---- DATA EXCERPTS

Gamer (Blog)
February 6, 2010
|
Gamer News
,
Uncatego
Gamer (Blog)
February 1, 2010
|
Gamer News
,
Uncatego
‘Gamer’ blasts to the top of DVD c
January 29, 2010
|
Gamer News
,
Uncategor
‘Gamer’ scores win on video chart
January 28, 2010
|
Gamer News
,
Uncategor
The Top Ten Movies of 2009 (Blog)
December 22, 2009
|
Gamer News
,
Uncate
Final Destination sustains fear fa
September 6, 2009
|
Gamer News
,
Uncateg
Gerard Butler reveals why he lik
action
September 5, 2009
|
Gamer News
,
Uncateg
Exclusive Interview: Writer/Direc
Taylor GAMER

--------

GOAL OF THE EXERCISE
Copy out every line of text in the records above, keeping each one unchanged and in its original order.

ANSWER TO THE EXERCISE
Gamer (Blog)
February 6, 2010
|
Gamer News
,
Uncatego
Gamer (Blog)
February 1, 2010
|
Gamer News
,
Uncatego
‘Gamer’ blasts to the top of DVD c
January 29, 2010
|
Gamer News
,
Uncategor
‘Gamer’ scores win on video chart
January 28, 2010
|
Gamer News
,
Uncategor
The Top Ten Movies of 2009 (Blog)
December 22, 2009
|
Gamer News
,
Uncate
Final Destination sustains fear fa
September 6, 2009
|
Gamer News
,
Uncateg
Gerard Butler reveals why he lik
action
September 5, 2009
|
Gamer News
,
Uncateg
Exclusive Interview: Writer/Direc
Taylor GAMER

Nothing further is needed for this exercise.